--- Stored data Enclosed Below ---

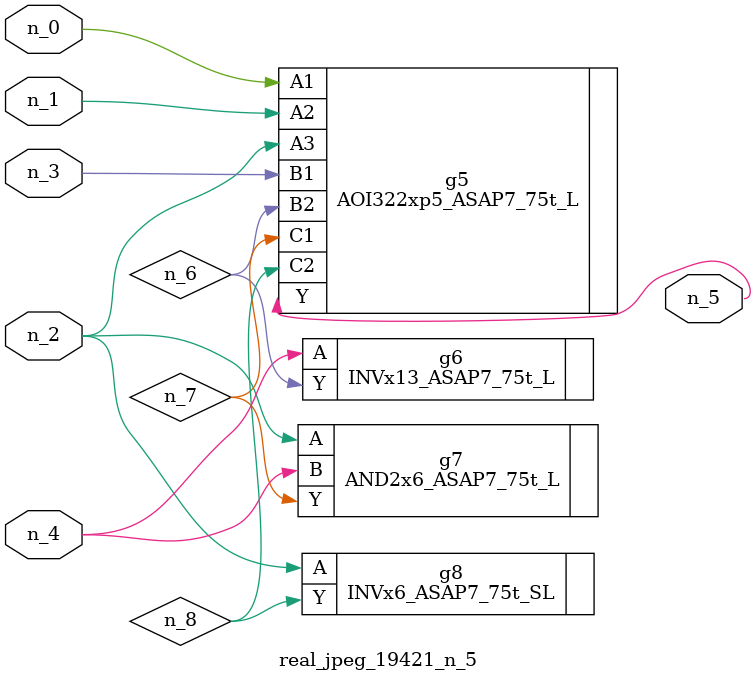
<source format=v>
module real_jpeg_19421_n_5 (n_4, n_0, n_1, n_2, n_3, n_5);

input n_4;
input n_0;
input n_1;
input n_2;
input n_3;

output n_5;

wire n_8;
wire n_6;
wire n_7;

AOI322xp5_ASAP7_75t_L g5 ( 
.A1(n_0),
.A2(n_1),
.A3(n_2),
.B1(n_3),
.B2(n_6),
.C1(n_7),
.C2(n_8),
.Y(n_5)
);

AND2x6_ASAP7_75t_L g7 ( 
.A(n_2),
.B(n_4),
.Y(n_7)
);

INVx6_ASAP7_75t_SL g8 ( 
.A(n_2),
.Y(n_8)
);

INVx13_ASAP7_75t_L g6 ( 
.A(n_4),
.Y(n_6)
);


endmodule
</source>
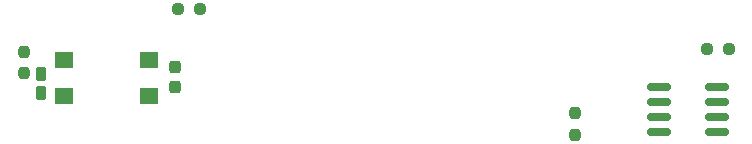
<source format=gtp>
%TF.GenerationSoftware,KiCad,Pcbnew,(6.0.8)*%
%TF.CreationDate,2023-02-20T09:44:42-06:00*%
%TF.ProjectId,PumpTimerV2,50756d70-5469-46d6-9572-56322e6b6963,rev?*%
%TF.SameCoordinates,Original*%
%TF.FileFunction,Paste,Top*%
%TF.FilePolarity,Positive*%
%FSLAX46Y46*%
G04 Gerber Fmt 4.6, Leading zero omitted, Abs format (unit mm)*
G04 Created by KiCad (PCBNEW (6.0.8)) date 2023-02-20 09:44:42*
%MOMM*%
%LPD*%
G01*
G04 APERTURE LIST*
G04 Aperture macros list*
%AMRoundRect*
0 Rectangle with rounded corners*
0 $1 Rounding radius*
0 $2 $3 $4 $5 $6 $7 $8 $9 X,Y pos of 4 corners*
0 Add a 4 corners polygon primitive as box body*
4,1,4,$2,$3,$4,$5,$6,$7,$8,$9,$2,$3,0*
0 Add four circle primitives for the rounded corners*
1,1,$1+$1,$2,$3*
1,1,$1+$1,$4,$5*
1,1,$1+$1,$6,$7*
1,1,$1+$1,$8,$9*
0 Add four rect primitives between the rounded corners*
20,1,$1+$1,$2,$3,$4,$5,0*
20,1,$1+$1,$4,$5,$6,$7,0*
20,1,$1+$1,$6,$7,$8,$9,0*
20,1,$1+$1,$8,$9,$2,$3,0*%
G04 Aperture macros list end*
%ADD10RoundRect,0.150000X-0.825000X-0.150000X0.825000X-0.150000X0.825000X0.150000X-0.825000X0.150000X0*%
%ADD11R,1.600000X1.400000*%
%ADD12RoundRect,0.237500X0.237500X-0.250000X0.237500X0.250000X-0.237500X0.250000X-0.237500X-0.250000X0*%
%ADD13RoundRect,0.212500X0.212500X-0.400000X0.212500X0.400000X-0.212500X0.400000X-0.212500X-0.400000X0*%
%ADD14RoundRect,0.237500X0.250000X0.237500X-0.250000X0.237500X-0.250000X-0.237500X0.250000X-0.237500X0*%
%ADD15RoundRect,0.237500X-0.237500X0.300000X-0.237500X-0.300000X0.237500X-0.300000X0.237500X0.300000X0*%
%ADD16RoundRect,0.237500X-0.237500X0.250000X-0.237500X-0.250000X0.237500X-0.250000X0.237500X0.250000X0*%
G04 APERTURE END LIST*
D10*
%TO.C,U2*%
X97672200Y-79215200D03*
X97672200Y-80485200D03*
X97672200Y-81755200D03*
X97672200Y-83025200D03*
X102622200Y-83025200D03*
X102622200Y-81755200D03*
X102622200Y-80485200D03*
X102622200Y-79215200D03*
%TD*%
D11*
%TO.C,SW1*%
X47300000Y-76900000D03*
X54500000Y-76900000D03*
X47300000Y-79900000D03*
X54500000Y-79900000D03*
%TD*%
D12*
%TO.C,R14*%
X43900000Y-78012500D03*
X43900000Y-76187500D03*
%TD*%
D13*
%TO.C,D4*%
X45400000Y-79712500D03*
X45400000Y-78087500D03*
%TD*%
D14*
%TO.C,R13*%
X58800000Y-72600000D03*
X56975000Y-72600000D03*
%TD*%
D15*
%TO.C,C4*%
X56700000Y-77487500D03*
X56700000Y-79212500D03*
%TD*%
D16*
%TO.C,R6*%
X90622200Y-81401500D03*
X90622200Y-83226500D03*
%TD*%
D14*
%TO.C,R7*%
X103625100Y-75964000D03*
X101800100Y-75964000D03*
%TD*%
M02*

</source>
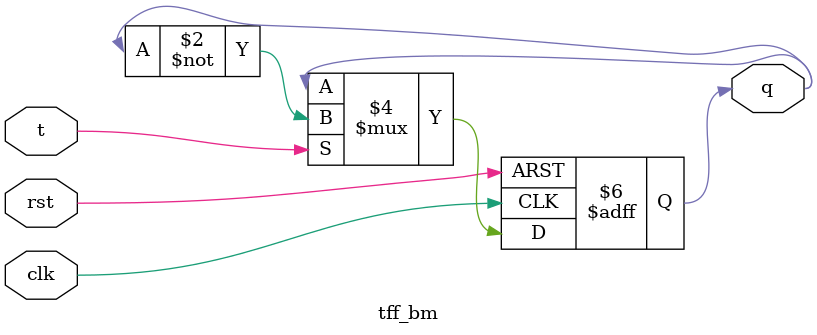
<source format=v>
module tff_bm (input clk,t,rst,output reg q);
	always @ (posedge clk,posedge rst)
	begin
		if(rst)
			q<=1'b0;
		else
		begin
			
			if (t)
				q<=~q;	
			else
				q<=q;
		end
	end
endmodule 
</source>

--- End of Enclosed Stored data ---

## [The task]
Retype the listing exactly and drop the pictures.

## [Problem solution]
<source format=v>
module real_jpeg_19421_n_5 (n_4, n_0, n_1, n_2, n_3, n_5);

input n_4;
input n_0;
input n_1;
input n_2;
input n_3;

output n_5;

wire n_8;
wire n_6;
wire n_7;

AOI322xp5_ASAP7_75t_L g5 ( 
.A1(n_0),
.A2(n_1),
.A3(n_2),
.B1(n_3),
.B2(n_6),
.C1(n_7),
.C2(n_8),
.Y(n_5)
);

AND2x6_ASAP7_75t_L g7 ( 
.A(n_2),
.B(n_4),
.Y(n_7)
);

INVx6_ASAP7_75t_SL g8 ( 
.A(n_2),
.Y(n_8)
);

INVx13_ASAP7_75t_L g6 ( 
.A(n_4),
.Y(n_6)
);


endmodule
</source>
<source format=gtp>
%TF.GenerationSoftware,KiCad,Pcbnew,(6.0.8)*%
%TF.CreationDate,2023-02-20T09:44:42-06:00*%
%TF.ProjectId,PumpTimerV2,50756d70-5469-46d6-9572-56322e6b6963,rev?*%
%TF.SameCoordinates,Original*%
%TF.FileFunction,Paste,Top*%
%TF.FilePolarity,Positive*%
%FSLAX46Y46*%
G04 Gerber Fmt 4.6, Leading zero omitted, Abs format (unit mm)*
G04 Created by KiCad (PCBNEW (6.0.8)) date 2023-02-20 09:44:42*
%MOMM*%
%LPD*%
G01*
G04 APERTURE LIST*
G04 Aperture macros list*
%AMRoundRect*
0 Rectangle with rounded corners*
0 $1 Rounding radius*
0 $2 $3 $4 $5 $6 $7 $8 $9 X,Y pos of 4 corners*
0 Add a 4 corners polygon primitive as box body*
4,1,4,$2,$3,$4,$5,$6,$7,$8,$9,$2,$3,0*
0 Add four circle primitives for the rounded corners*
1,1,$1+$1,$2,$3*
1,1,$1+$1,$4,$5*
1,1,$1+$1,$6,$7*
1,1,$1+$1,$8,$9*
0 Add four rect primitives between the rounded corners*
20,1,$1+$1,$2,$3,$4,$5,0*
20,1,$1+$1,$4,$5,$6,$7,0*
20,1,$1+$1,$6,$7,$8,$9,0*
20,1,$1+$1,$8,$9,$2,$3,0*%
G04 Aperture macros list end*
%ADD10RoundRect,0.150000X-0.825000X-0.150000X0.825000X-0.150000X0.825000X0.150000X-0.825000X0.150000X0*%
%ADD11R,1.600000X1.400000*%
%ADD12RoundRect,0.237500X0.237500X-0.250000X0.237500X0.250000X-0.237500X0.250000X-0.237500X-0.250000X0*%
%ADD13RoundRect,0.212500X0.212500X-0.400000X0.212500X0.400000X-0.212500X0.400000X-0.212500X-0.400000X0*%
%ADD14RoundRect,0.237500X0.250000X0.237500X-0.250000X0.237500X-0.250000X-0.237500X0.250000X-0.237500X0*%
%ADD15RoundRect,0.237500X-0.237500X0.300000X-0.237500X-0.300000X0.237500X-0.300000X0.237500X0.300000X0*%
%ADD16RoundRect,0.237500X-0.237500X0.250000X-0.237500X-0.250000X0.237500X-0.250000X0.237500X0.250000X0*%
G04 APERTURE END LIST*
D10*
%TO.C,U2*%
X97672200Y-79215200D03*
X97672200Y-80485200D03*
X97672200Y-81755200D03*
X97672200Y-83025200D03*
X102622200Y-83025200D03*
X102622200Y-81755200D03*
X102622200Y-80485200D03*
X102622200Y-79215200D03*
%TD*%
D11*
%TO.C,SW1*%
X47300000Y-76900000D03*
X54500000Y-76900000D03*
X47300000Y-79900000D03*
X54500000Y-79900000D03*
%TD*%
D12*
%TO.C,R14*%
X43900000Y-78012500D03*
X43900000Y-76187500D03*
%TD*%
D13*
%TO.C,D4*%
X45400000Y-79712500D03*
X45400000Y-78087500D03*
%TD*%
D14*
%TO.C,R13*%
X58800000Y-72600000D03*
X56975000Y-72600000D03*
%TD*%
D15*
%TO.C,C4*%
X56700000Y-77487500D03*
X56700000Y-79212500D03*
%TD*%
D16*
%TO.C,R6*%
X90622200Y-81401500D03*
X90622200Y-83226500D03*
%TD*%
D14*
%TO.C,R7*%
X103625100Y-75964000D03*
X101800100Y-75964000D03*
%TD*%
M02*

</source>
<source format=v>
module tff_bm (input clk,t,rst,output reg q);
	always @ (posedge clk,posedge rst)
	begin
		if(rst)
			q<=1'b0;
		else
		begin
			
			if (t)
				q<=~q;	
			else
				q<=q;
		end
	end
endmodule 
</source>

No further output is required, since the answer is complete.